The isTestFile() function determines whether a file qualifies as a semantic test:

function isTestFile(filename: string): boolean

A file is a test file if the filename ends with .spec.md or .test.md. This convention provides a clear naming pattern that distinguishes test specs from other files.

Discovery uses tinyglobby for fast glob matching. The testMatch config field defines which patterns to match (default: ["**/*.spec.md", "**/*.test.md"]), and testPathIgnorePatterns defines directories to exclude (default: ["node_modules", "dist", ".git", "vendor"]). The output directory is also automatically excluded.

semtests/
├── api/
│ ├── routes.spec.md
│ └── middleware.test.md
├── config/
│ └── schema.spec.md
└── structure.spec.md

async discoverTests(options): Promise<SemanticTest[]>

Section titled “async discoverTests(options): Promise<SemanticTest[]>”

Used when no specific files are passed on the CLI (the default). Takes an options object:

interface DiscoverOptions {
rootDir: string;
testMatch: string[];
testPathIgnorePatterns: string[];
outputDir: string;
}

It:

  1. Resolves rootDir to an absolute path
  2. Builds ignore patterns from testPathIgnorePatterns and the output directory
  3. Runs glob(testMatch, { cwd, ignore, absolute: true }) via tinyglobby
  4. Sorts results alphabetically by full path
  5. For each file: reads content, parses frontmatter, extracts tags
  6. Assigns a group based on the relative directory path (e.g. files in api/ get group: "api")

Throws if no matching files are found.

async resolveTests(filePaths, rootDir, testMatch, testPathIgnorePatterns, outputDir): Promise<SemanticTest[]>

Section titled “async resolveTests(filePaths, rootDir, testMatch, testPathIgnorePatterns, outputDir): Promise<SemanticTest[]>”

Used when specific paths are passed as CLI arguments (e.g. semtest run auth.spec.md api/).
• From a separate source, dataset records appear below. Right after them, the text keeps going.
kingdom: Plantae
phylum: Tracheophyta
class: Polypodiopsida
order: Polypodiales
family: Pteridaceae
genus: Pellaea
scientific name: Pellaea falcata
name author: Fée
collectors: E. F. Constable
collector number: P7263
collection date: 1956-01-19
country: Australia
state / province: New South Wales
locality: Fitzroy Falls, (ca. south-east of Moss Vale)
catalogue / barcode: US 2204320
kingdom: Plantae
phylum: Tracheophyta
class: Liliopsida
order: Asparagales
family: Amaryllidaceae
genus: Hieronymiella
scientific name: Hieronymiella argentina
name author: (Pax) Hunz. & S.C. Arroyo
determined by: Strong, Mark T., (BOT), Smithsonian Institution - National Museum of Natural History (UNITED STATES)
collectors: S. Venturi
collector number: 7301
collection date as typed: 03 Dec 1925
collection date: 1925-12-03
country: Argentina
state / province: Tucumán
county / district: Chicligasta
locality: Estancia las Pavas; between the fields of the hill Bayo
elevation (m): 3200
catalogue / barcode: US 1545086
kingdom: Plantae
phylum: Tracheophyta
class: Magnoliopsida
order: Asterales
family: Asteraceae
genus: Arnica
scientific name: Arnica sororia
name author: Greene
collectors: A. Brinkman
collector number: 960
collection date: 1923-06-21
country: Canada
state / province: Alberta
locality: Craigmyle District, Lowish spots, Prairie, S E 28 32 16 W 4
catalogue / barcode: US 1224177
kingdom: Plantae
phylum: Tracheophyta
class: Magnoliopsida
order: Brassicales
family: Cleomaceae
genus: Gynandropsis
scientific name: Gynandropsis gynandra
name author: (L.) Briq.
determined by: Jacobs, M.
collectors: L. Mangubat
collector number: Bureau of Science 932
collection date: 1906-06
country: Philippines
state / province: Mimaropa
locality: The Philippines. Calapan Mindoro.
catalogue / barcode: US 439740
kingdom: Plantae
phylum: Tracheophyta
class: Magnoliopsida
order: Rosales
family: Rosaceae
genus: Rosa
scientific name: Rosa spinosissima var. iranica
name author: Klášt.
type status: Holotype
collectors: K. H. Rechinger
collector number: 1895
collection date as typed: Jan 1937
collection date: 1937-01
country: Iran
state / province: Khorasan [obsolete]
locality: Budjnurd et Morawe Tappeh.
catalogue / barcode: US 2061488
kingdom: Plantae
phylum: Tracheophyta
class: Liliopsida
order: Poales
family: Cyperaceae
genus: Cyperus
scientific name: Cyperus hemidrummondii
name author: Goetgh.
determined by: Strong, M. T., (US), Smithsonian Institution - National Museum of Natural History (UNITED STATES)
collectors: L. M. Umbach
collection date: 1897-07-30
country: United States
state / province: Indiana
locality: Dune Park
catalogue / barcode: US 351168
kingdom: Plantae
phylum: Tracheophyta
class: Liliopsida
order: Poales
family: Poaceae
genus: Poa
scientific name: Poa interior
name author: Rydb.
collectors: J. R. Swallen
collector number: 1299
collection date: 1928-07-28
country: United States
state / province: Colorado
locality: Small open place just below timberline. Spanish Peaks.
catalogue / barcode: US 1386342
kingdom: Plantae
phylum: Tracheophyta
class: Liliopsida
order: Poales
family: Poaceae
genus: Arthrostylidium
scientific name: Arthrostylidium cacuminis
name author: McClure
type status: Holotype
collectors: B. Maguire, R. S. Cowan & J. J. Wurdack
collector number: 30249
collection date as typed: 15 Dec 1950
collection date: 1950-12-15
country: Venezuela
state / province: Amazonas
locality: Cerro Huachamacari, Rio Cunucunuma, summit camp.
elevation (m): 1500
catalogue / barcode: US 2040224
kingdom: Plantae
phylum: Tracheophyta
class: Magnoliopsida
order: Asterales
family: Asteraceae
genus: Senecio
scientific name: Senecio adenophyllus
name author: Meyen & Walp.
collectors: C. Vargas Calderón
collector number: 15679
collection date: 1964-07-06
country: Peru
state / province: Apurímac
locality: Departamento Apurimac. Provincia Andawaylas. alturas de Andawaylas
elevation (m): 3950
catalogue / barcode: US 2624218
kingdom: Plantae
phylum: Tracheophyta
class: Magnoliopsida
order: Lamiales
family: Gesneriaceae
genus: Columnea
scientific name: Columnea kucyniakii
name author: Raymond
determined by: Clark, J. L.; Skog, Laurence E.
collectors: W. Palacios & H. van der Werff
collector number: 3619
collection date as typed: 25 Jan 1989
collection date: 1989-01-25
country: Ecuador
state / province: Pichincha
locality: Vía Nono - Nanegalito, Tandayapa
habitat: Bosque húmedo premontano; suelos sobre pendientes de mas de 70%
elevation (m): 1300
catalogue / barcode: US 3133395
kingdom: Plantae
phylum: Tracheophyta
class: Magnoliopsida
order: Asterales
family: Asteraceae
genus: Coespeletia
Handles both files and directories:

For directories:

  1. Delegates to discoverTests() for the directory
  2. Adjusts groups to include the directory’s relative path from the root

For files:

  1. Tries to resolve the path as-is (absolute or relative to cwd)
  2. Falls back to looking inside rootDir
  3. Warns (but doesn’t error) if the file doesn’t follow the .spec.md or .test.md convention
  4. Parses frontmatter and extracts tags
  5. Assigns a group based on the relative directory path

Both modes deduplicate results using a seen Set of resolved absolute paths — if the same file is discovered through multiple paths (e.g. semtest run semtests/ semtests/auth.spec.md), it only appears once.

ConditionError
No matching files found"No test files found in /absolute/path"
Specific file not found"Test file not found: filename"
File without .spec.md/.test.md conventionWarning printed to stderr (not an error)